In cases where PIMCO-managed separate accounts, funds or other collective investment vehicles are shareholders of PIMCO-affiliated funds that are the subject of proxies. PIMCO will vote client proxies relating to a PIMCO-affiliated fund in accordance with the offering or other disclosure documents or any applicable contract for the PIMCO-managed separate account, fund or other investment vehicle holding shares of the PIMCO-affiliated fund. Where such documents are silent on the issue, PIMCO will vote client proxies relating to a PIMCO-affiliated fund by “echoing” or “mirroring” the vote of the other shareholders in the underlying funds, by voting in accordance with the Proxy Voting Service recommendation, or by applying other conflicts resolution procedures set forth in the Conflicts of Interest section below.

Conflicts of Interest

PIMCO has a fiduciary obligation to vote all client proxies in good faith and in the best interests of the client. Conflicts of interest, however, may, or may appear to, interfere with PIMCO’s ability to vote proxies in accordance with this fiduciary standard. PIMCO seeks to prevent conflicts of interest from interfering with its voting of client proxies by identifying such conflicts and resolving them as described below. In the event that the Proxy Voting Service or the Credit Research Group, as applicable, does not provide a recommendation or the portfolio managers of a client account propose to override a recommendation by the Proxy Voting Service, or the Credit Research Group, as applicable, PIMCO will review the proxy to determine whether there is a material conflict between PIMCO and the applicable account or among PIMCO-advised accounts. If no material conflict exists, the proxy will be voted according to the portfolio managers’ recommendation. If a material conflict does exist, PIMCO will seek to resolve the conflict in good faith and in the best interests of the applicable client account.
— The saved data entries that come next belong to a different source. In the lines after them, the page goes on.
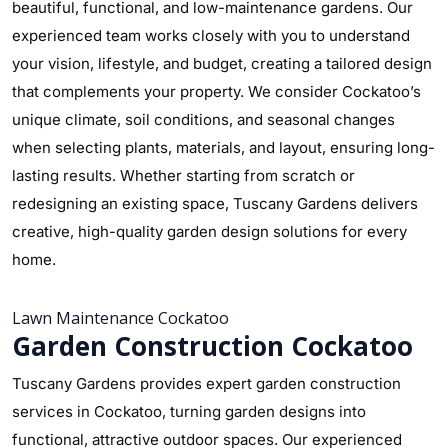
beautiful, functional, and low-maintenance gardens. Our
experienced team works closely with you to understand
your vision, lifestyle, and budget, creating a tailored design
that complements your property. We consider Cockatoo’s
unique climate, soil conditions, and seasonal changes
when selecting plants, materials, and layout, ensuring long-
lasting results. Whether starting from scratch or
redesigning an existing space, Tuscany Gardens delivers
creative, high-quality garden design solutions for every
home.
Lawn Maintenance Cockatoo
Garden Construction Cockatoo
Tuscany Gardens provides expert garden construction
services in Cockatoo, turning garden designs into
functional, attractive outdoor spaces. Our experienced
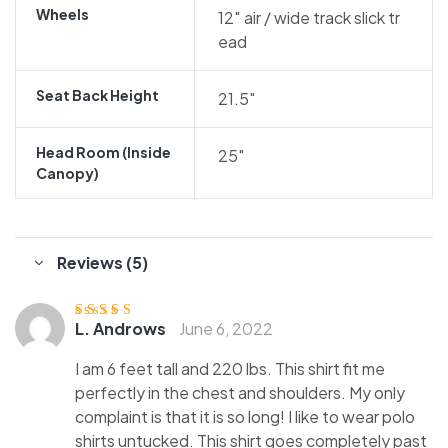
Wheels
12″ air / wide track slick tr
ead
Seat Back Height
21.5″
Head Room (inside
25″
Canopy)
Reviews (5)
L. Androws
June 6, 2022
Rated
5
out of
5
I am 6 feet tall and 220 lbs. This shirt fit me
perfectly in the chest and shoulders. My only
complaint is that it is so long! I like to wear polo
shirts untucked. This shirt goes completely past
The Proxy Policy permits PIMCO to seek to resolve material conflicts of interest by pursuing any one of several courses of action. With respect to material conflicts of interest between PIMCO and a client account, the Proxy Policy permits PIMCO to either: (i) convene a committee to assess and resolve the conflict (the “Proxy Conflicts Committee”); or (ii) vote in accordance with protocols previously established by the Proxy Policy, the Proxy Conflicts Committee and/or other relevant procedures approved by PIMCO’s Legal and Compliance department with respect to specific types of conflicts. With respect to material conflicts of interest between one or more PIMCO-advised accounts, the Proxy Policy permits PIMCO to: (i) designate a PIMCO portfolio manager who is not subject to the conflict to determine how to vote the proxy if the conflict exists between two accounts with at least one portfolio manager in common; or (ii) permit the respective portfolio managers to vote the proxies in accordance with each client account’s best interests if the conflict exists between client accounts managed by different portfolio managers.
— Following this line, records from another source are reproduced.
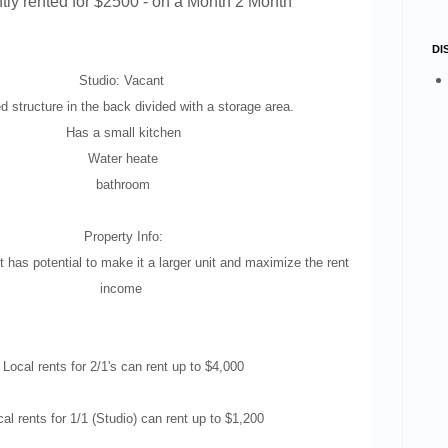
tly rented for $2500 - on a Month 2 Month
DI
Studio: Vacant
 structure in the back divided with a storage area.
Has a small kitchen
Water heate
bathroom
Property Info:
 has potential to make it a larger unit and maximize the rent
income
Local rents for 2/1's can rent up to $4,000
al rents for 1/1 (Studio) can rent up to $1,200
Oversight and Communication to Shareholders

PIMCO’s Legal and Compliance department will provide for the supervision and periodic review of its proxy voting activities and the implementation of the Proxy Policy.
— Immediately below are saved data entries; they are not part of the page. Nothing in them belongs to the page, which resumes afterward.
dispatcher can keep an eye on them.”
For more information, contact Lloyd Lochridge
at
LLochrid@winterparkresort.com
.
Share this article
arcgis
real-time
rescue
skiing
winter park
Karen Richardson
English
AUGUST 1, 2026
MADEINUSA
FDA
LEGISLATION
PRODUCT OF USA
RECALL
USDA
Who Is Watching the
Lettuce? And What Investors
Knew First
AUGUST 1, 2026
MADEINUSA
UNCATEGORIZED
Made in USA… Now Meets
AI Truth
PIMCO’s Proxy Policy, and information about how PIMCO voted a client’s proxies, is available upon request. Except to the extent required by applicable law, or otherwise approved by PIMCO, PIMCO will not disclose to third parties how it voted a proxy on behalf of a client. However, upon request from an appropriately authorized individual, PIMCO will disclose to its clients or the entity delegating the voting authority to PIMCO for such clients (e.g., trustees or consultants retained by the client), how PIMCO voted such client’s proxy.

The Proxy Policy can be modified at any time and its full and updated version shall be registered with ANBIMA and can be accessed on the website at: www.ANBIMA.com.br.